Toy boats have been popular for hundreds of years. There were carved wooden sail boats, tin models of paddle-wheel boats, ocean liners and military fleets made by the 19th century. By the 20th century many were made with mechanisms that pushed them across the water. Or there were simple floating “pond” boats. The exploding boat wasn’t made until the early 1900s. It was a toy made of blocks of wood and came with a submarine or cannon that could shoot a wooden “torpedo” at the side of the boat and blow the wooden blocks apart. The first of these was a 12-inch battleship and cannon set made by Baker and Bennett of New York about 1905 called “Exploding Battleship Builder.” Schoenhut made a similar toy in 1915 called the “Naval War Game.” It was a boxed set with a ship, submarines and three torpedoes. The mechanisms were simple. Each ship had a hollow spot in the lowest wooden section where a mousetrap was set. When the torpedo hit the ship’s side, the trap was sprung and the boat came apart in a noisy “explosion.” Homemade versions were made following printed instructions in a 1935 Popular Science magazine. And in the 1950s, a similar plastic toy was made. The early exploding B & B toy set, 16 pieces and the box, sold at a James Julia auction in Fairfield, Maine, in 2015 for $237.

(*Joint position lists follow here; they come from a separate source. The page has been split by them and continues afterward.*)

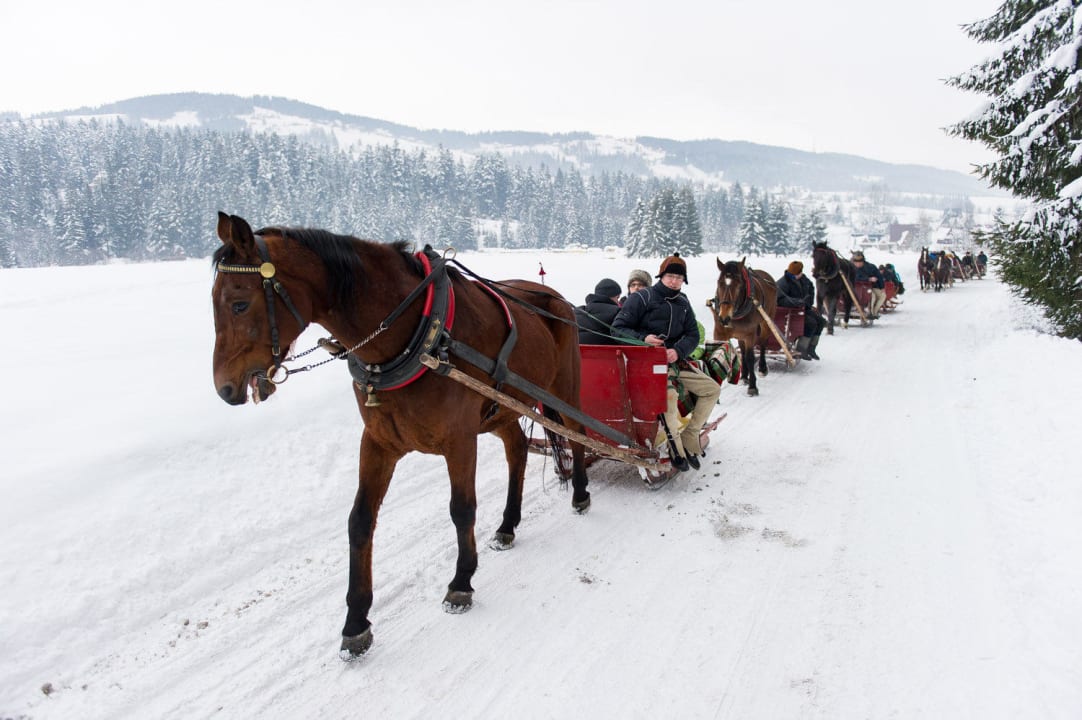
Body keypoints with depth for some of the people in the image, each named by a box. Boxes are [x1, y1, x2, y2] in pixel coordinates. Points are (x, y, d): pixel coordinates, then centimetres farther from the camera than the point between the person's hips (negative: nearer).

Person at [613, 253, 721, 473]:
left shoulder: (683, 304, 15)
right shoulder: (641, 298, -4)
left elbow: (693, 335, 10)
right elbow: (618, 327, -8)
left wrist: (678, 351, -11)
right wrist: (642, 339, -24)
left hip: (675, 360, 8)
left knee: (712, 389, 2)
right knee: (669, 393, -34)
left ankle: (689, 439, 7)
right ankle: (675, 449, -17)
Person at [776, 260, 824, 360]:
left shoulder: (802, 279, 4)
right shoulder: (782, 283, -22)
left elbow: (811, 288, 22)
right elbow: (780, 299, -35)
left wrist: (809, 303, 9)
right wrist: (799, 302, -40)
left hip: (803, 307, 9)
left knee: (821, 321, 3)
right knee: (811, 323, -23)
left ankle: (811, 348, 12)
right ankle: (800, 350, -13)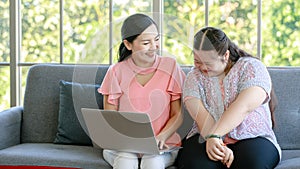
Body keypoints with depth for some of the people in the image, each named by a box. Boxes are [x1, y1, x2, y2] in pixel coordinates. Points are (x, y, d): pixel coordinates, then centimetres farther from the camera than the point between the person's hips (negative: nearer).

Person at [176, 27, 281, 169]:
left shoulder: (252, 67, -1)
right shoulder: (194, 77, 9)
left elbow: (243, 107, -18)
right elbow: (200, 114, -8)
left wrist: (214, 136, -30)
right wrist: (219, 146, -25)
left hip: (252, 138, -1)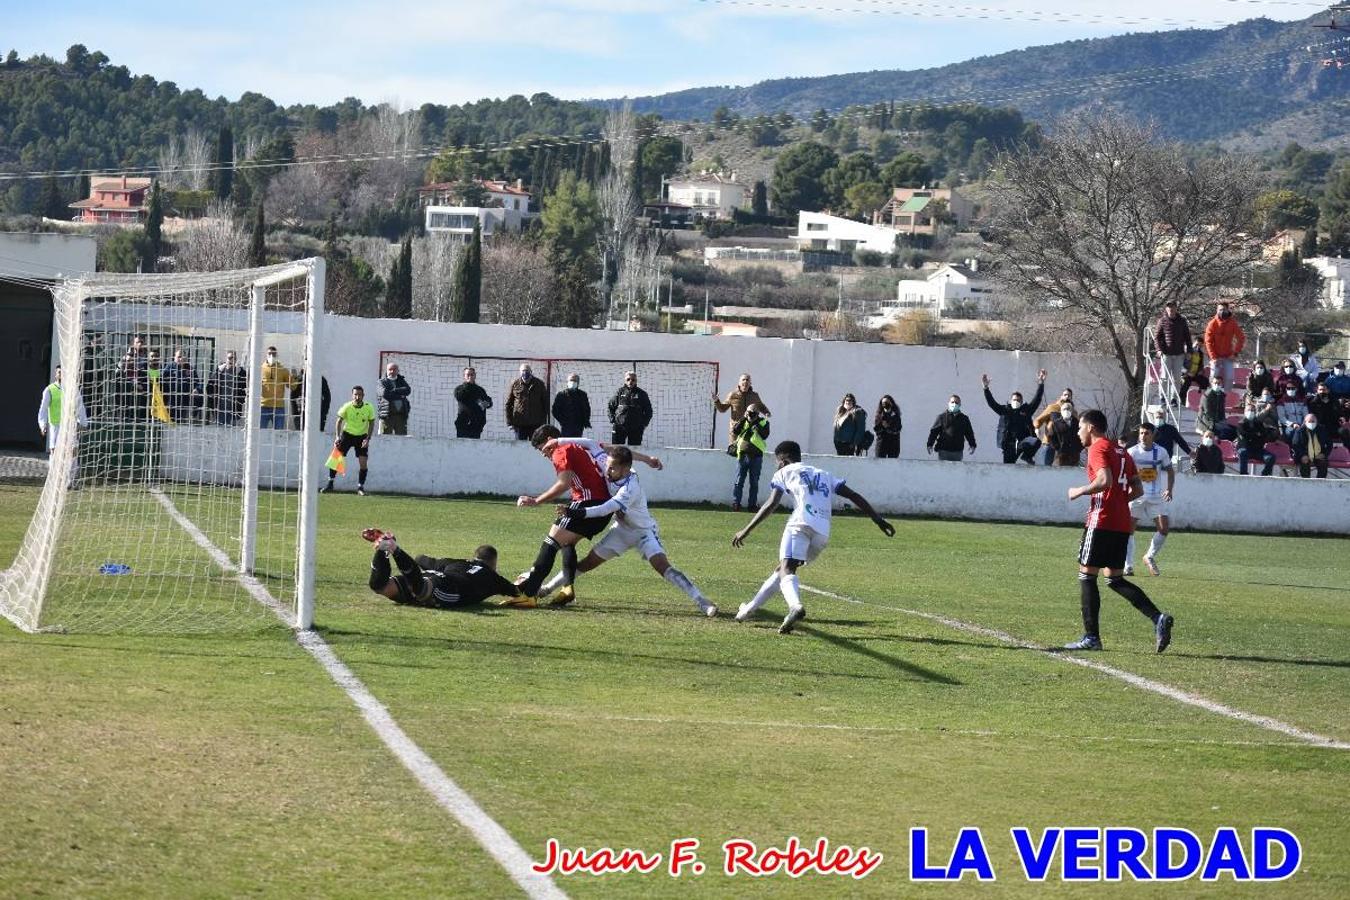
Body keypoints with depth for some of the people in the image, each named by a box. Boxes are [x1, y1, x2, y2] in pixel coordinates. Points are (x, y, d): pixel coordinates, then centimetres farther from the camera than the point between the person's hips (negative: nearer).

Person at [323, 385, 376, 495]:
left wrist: (368, 439, -11)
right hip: (347, 434, 0)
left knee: (363, 463, -9)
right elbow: (339, 421, -6)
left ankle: (360, 487, 6)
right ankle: (330, 483, 9)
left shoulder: (369, 408, -15)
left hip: (362, 436, 0)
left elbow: (371, 423, -3)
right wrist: (338, 436, -16)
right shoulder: (347, 407, -17)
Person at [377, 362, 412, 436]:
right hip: (387, 415, -3)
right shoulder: (382, 382, 6)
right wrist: (400, 394, -7)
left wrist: (393, 391, -9)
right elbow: (384, 393, -13)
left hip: (401, 415, 3)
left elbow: (408, 390, -3)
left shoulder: (402, 381, 16)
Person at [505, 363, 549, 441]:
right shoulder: (515, 384, 4)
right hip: (519, 424, 0)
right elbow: (508, 404, 7)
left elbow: (545, 403, 9)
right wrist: (509, 422, 1)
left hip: (536, 424, 0)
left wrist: (543, 421, 3)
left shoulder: (539, 384, 5)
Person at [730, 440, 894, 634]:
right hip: (823, 533, 6)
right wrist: (878, 519, 23)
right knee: (783, 568, 24)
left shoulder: (785, 472, 18)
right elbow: (854, 496, 24)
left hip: (802, 524, -6)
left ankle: (795, 606, -52)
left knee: (786, 569, -22)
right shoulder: (824, 475, 34)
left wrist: (747, 530, 6)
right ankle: (751, 607, 30)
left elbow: (771, 504, 5)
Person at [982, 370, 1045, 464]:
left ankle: (1027, 456, 0)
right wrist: (986, 388, -3)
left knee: (1036, 442, -29)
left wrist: (1041, 384, 0)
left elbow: (1037, 399, 9)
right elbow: (991, 402, 7)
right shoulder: (1004, 410, 13)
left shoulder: (1026, 410, 13)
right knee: (1008, 467, -4)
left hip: (1023, 440, 0)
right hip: (1009, 443, 0)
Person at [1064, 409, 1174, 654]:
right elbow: (1138, 489, 17)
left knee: (1086, 576, 0)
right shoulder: (1121, 452, 19)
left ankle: (1091, 637, -3)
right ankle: (1158, 618, -4)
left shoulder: (1098, 449, -7)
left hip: (1102, 522, -8)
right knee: (1115, 579, 13)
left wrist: (1079, 491, -10)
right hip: (1123, 523, 8)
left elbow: (1105, 480, -23)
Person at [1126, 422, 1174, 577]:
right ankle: (1128, 566, 0)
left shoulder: (1161, 452, -1)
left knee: (1163, 529, -4)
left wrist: (1169, 489, -1)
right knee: (1129, 529, -8)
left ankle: (1150, 557, 19)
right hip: (1136, 496, -2)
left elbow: (1170, 470, 12)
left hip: (1156, 497, 2)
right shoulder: (1132, 452, -8)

Q: We bought an arts and crafts-style home, which was built in 1913 in a historic district of San Diego. There is a round circle of brass about two inches in diameter in the middle of the dining-room floor. There are three holes in the brass for prongs to be inserted. Could it have been a servant’s bell?

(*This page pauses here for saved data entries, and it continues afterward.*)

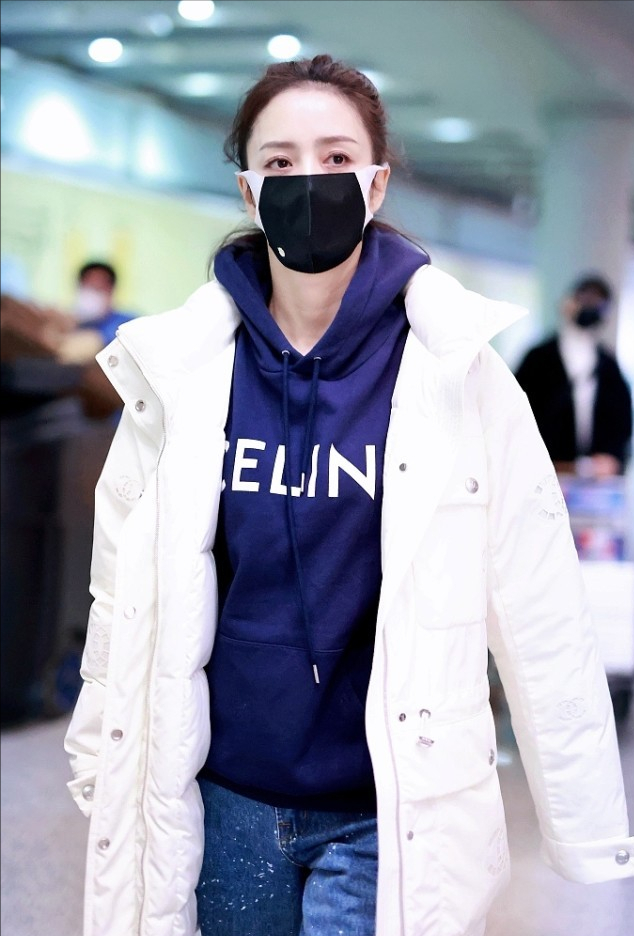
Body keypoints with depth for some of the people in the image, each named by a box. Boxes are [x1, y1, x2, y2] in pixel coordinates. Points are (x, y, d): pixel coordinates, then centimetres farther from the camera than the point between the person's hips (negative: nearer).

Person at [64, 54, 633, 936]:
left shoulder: (454, 369, -7)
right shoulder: (179, 370, -1)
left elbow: (544, 626, -8)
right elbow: (122, 596, 6)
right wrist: (104, 786, 7)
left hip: (387, 819, -2)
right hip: (224, 803, 3)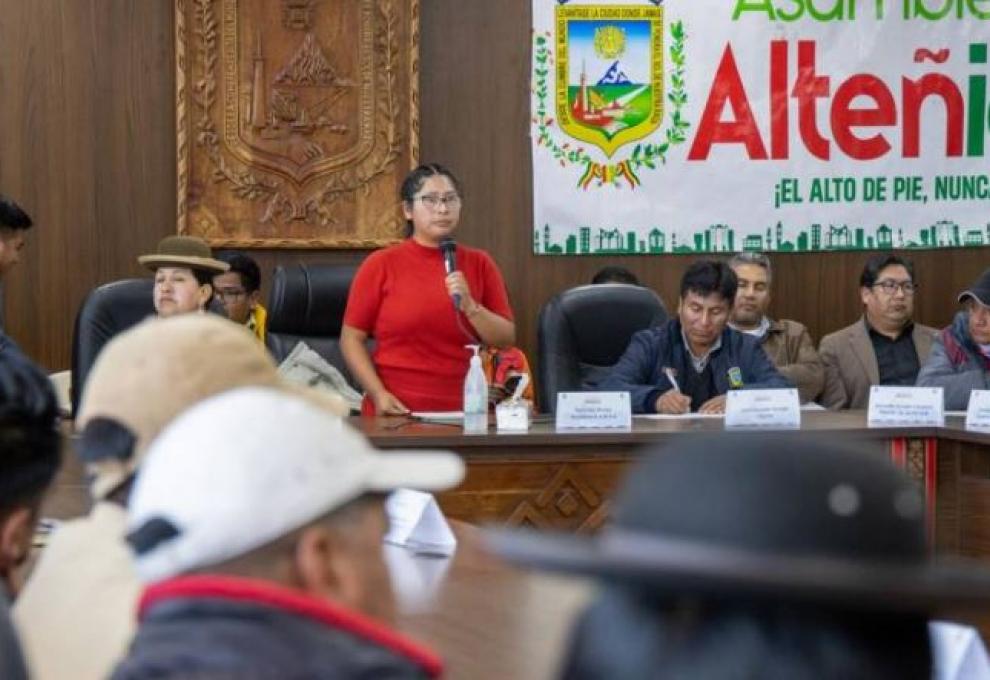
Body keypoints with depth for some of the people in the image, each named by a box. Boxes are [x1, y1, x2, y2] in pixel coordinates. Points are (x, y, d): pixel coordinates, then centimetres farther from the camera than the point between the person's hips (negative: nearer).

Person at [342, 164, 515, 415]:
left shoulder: (479, 264, 8)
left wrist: (470, 306, -11)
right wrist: (379, 394, -11)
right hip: (396, 412, -2)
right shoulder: (380, 265, 2)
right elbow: (351, 339, 1)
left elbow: (507, 339, 6)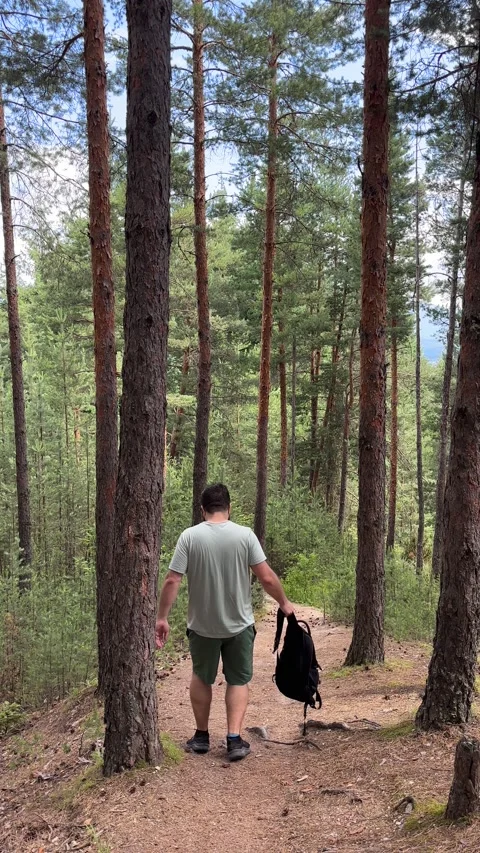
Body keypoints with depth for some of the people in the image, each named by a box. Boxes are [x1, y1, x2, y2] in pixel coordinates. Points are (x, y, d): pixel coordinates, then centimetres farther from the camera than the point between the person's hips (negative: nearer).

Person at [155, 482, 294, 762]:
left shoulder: (190, 536, -10)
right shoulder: (245, 535, -10)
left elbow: (172, 581, -12)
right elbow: (267, 577, -10)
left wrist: (162, 617, -3)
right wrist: (285, 603, 5)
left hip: (202, 625, 1)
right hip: (239, 624, 0)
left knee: (202, 678, 21)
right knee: (239, 680, 15)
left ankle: (202, 736, 29)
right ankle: (234, 739, 7)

A: Servants’ bells were used to summon servants in homes built for the wealthy. By the early 20th century, bells were electric and were wired from various rooms in the house to the servants’ area. The bell in the middle of the dining-room floor would have been near the head of the dining-room table. Wires from the bell led to the kitchen. Someone sitting at the table could step on the bell to call a servant to bring the next course. The holes in the brass may be where the bell or the wires were attached to the plate in the floor.
Q: We have a dresser with a label that reads “Globe-Bosse World Furniture Co.” When was that company in business?
A: Globe-Bosse World Furniture Co. was founded in Evansville, Ind., in 1910 when three furniture companies in Evansville joined together. The Globe Furniture Co. started in 1899, Bosse Furniture Co. in 1905 and World Furniture Co. in 1907. A fire destroyed much of the company in 1946. It was out of business by the early 1960s.